En application de ce principe, il est prévu qu’une décision d’une juridiction ou d’une autorité administrative d’un pays tiers imposant à ces acteurs de transférer depuis l’Union Européenne des données à caractère non personnel ou y donner accès ne pourra être reconnue ou rendue exécutoire qu’à la condition qu’elle soit fondée sur un accord international.
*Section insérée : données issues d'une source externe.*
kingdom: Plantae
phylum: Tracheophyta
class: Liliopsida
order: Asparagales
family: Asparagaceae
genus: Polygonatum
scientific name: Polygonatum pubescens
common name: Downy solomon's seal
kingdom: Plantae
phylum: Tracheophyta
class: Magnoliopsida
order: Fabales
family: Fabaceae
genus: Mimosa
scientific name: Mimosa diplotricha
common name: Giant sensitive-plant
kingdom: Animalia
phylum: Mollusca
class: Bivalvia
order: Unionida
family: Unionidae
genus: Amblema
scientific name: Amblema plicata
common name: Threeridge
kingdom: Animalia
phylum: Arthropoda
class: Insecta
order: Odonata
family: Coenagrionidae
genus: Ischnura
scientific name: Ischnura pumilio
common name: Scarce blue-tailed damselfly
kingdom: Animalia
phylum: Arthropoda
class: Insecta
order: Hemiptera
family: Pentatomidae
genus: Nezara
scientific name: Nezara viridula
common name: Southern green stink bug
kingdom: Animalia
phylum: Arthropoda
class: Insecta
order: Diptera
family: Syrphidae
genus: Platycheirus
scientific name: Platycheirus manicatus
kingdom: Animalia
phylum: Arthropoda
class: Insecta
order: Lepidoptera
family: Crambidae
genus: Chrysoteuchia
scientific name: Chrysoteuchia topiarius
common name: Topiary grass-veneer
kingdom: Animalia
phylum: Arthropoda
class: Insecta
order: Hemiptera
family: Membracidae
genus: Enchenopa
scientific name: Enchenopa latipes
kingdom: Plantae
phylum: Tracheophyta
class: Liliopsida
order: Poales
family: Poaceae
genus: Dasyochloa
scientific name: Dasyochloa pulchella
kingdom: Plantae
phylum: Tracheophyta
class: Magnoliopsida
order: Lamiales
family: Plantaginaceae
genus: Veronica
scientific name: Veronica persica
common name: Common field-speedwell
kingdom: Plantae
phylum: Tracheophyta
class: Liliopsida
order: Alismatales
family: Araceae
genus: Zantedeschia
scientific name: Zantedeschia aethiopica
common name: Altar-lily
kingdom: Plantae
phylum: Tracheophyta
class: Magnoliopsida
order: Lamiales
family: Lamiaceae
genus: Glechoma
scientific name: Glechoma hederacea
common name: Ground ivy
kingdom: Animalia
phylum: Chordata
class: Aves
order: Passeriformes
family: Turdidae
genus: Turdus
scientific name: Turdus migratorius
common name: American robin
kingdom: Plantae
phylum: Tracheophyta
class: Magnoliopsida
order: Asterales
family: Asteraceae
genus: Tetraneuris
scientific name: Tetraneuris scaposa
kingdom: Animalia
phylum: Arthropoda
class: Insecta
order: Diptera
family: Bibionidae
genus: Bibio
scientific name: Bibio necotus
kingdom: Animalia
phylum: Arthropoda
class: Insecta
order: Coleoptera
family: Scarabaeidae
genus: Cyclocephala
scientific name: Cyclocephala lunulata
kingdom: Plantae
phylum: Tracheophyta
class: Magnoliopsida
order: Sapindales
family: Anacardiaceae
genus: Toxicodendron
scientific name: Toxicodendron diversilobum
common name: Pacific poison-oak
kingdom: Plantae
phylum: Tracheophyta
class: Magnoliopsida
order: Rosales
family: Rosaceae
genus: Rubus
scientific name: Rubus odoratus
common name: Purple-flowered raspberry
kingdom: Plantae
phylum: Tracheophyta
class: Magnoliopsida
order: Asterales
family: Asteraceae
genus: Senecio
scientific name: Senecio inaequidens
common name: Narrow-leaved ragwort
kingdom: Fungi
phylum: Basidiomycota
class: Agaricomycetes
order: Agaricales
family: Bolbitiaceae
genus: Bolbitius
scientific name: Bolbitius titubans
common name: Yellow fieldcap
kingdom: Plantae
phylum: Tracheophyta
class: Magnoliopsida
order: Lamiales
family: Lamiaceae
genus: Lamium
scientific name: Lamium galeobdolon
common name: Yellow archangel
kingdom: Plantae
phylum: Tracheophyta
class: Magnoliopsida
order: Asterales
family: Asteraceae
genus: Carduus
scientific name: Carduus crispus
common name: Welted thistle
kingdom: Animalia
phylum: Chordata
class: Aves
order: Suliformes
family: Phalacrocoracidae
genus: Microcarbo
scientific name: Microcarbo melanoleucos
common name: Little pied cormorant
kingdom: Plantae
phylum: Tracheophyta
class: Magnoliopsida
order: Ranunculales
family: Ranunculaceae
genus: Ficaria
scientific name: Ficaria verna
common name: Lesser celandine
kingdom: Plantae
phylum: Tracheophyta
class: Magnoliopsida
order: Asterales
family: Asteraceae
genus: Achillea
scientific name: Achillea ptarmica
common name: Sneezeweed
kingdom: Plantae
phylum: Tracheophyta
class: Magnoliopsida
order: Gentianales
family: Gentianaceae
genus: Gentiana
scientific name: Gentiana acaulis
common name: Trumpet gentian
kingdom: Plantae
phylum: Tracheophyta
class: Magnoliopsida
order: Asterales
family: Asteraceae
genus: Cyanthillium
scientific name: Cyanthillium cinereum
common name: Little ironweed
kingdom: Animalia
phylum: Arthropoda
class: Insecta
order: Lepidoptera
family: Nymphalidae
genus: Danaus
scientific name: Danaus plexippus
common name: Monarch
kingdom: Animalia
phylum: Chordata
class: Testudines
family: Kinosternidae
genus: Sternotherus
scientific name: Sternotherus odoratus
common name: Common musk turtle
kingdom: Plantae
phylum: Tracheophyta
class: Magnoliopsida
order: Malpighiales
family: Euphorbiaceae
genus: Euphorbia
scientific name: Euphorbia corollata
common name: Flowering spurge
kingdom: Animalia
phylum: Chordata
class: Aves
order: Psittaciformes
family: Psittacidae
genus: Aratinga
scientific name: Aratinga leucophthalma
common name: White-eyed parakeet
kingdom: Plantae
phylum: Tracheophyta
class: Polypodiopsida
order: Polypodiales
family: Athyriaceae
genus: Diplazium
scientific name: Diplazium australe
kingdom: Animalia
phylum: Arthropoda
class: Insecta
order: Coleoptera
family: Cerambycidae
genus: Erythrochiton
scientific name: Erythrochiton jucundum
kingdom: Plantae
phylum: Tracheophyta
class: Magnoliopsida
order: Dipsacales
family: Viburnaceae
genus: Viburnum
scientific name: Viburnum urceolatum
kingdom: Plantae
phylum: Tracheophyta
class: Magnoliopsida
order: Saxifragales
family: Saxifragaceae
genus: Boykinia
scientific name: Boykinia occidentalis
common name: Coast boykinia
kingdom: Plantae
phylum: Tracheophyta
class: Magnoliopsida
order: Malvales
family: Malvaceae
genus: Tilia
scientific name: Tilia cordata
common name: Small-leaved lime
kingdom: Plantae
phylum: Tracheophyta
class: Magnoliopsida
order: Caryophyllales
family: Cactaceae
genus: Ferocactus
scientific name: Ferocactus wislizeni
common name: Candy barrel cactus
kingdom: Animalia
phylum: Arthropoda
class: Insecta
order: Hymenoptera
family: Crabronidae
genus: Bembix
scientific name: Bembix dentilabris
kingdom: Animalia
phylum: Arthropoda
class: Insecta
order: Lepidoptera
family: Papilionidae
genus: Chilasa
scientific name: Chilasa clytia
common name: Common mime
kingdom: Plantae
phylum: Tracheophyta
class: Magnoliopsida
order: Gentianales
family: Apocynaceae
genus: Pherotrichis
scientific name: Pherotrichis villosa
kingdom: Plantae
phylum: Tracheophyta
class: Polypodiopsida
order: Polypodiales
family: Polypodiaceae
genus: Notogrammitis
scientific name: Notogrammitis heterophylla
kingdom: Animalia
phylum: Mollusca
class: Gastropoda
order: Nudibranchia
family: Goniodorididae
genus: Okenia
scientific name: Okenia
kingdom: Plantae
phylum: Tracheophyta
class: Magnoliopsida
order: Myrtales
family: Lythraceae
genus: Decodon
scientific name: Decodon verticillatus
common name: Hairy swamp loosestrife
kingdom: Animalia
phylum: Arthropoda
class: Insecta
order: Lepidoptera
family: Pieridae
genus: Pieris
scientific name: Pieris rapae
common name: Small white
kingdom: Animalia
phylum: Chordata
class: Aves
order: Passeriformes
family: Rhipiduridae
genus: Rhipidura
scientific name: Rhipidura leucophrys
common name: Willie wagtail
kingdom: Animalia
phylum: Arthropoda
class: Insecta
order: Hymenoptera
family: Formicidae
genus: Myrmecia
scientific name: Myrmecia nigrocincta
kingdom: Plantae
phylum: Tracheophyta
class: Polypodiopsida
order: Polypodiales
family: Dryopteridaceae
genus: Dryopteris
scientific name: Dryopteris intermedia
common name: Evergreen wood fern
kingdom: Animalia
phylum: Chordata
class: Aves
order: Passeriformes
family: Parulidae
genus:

Dans la même perspective, lorsque l’un de ces acteurs est destinataire d’une décision de transférer depuis l’UE des données à caractère non personnel détenues dans l’Union Européenne ou d’y donner accès, prise par une juridiction ou une autorité administrative d’un pays tiers, et lorsque le respect d’une telle décision risquerait de mettre le destinataire en contrariété avec le droit de l’Union ou avec le droit de l’État membre concerné, le transfert de ces données ne peut avoir lieu que si les conditions suivantes sont remplies :

● le système du pays tiers exige que les motifs et la proportionnalité de la décision soient exposés et que la décision de justice ou la décision administrative revête un caractère spécifique ;

● l’objection motivée du destinataire fait l’objet d’un examen par une juridiction compétente dans le pays tiers ; et

●la juridiction compétente qui rend la décision de justice ou contrôle la décision d’une autorité administrative est habilitée, en vertu du droit de ce pays, à prendre dûment en compte les intérêts juridiques concernés du fournisseur des données protégées par le droit de l’Union ou par le droit applicable de l’État membre.

Ces dispositions peuvent être interprétées comme une volonté de la Commission de protéger les données à caractère non personnel détenues dans l’UE contre certaines législations d’applications extraterritoriales prises par certains états tiers en matière de données, comme les Etats-Unis avec le Cloud Act.
 

Prochaines étapes

La proposition de règlement sur la gouvernance des données doit à présent suivre le processus législatif européen ordinaire (examen par le Parlement Européen et le Conseil), dont le calendrier n’a pour l’instant pas encore été déterminé.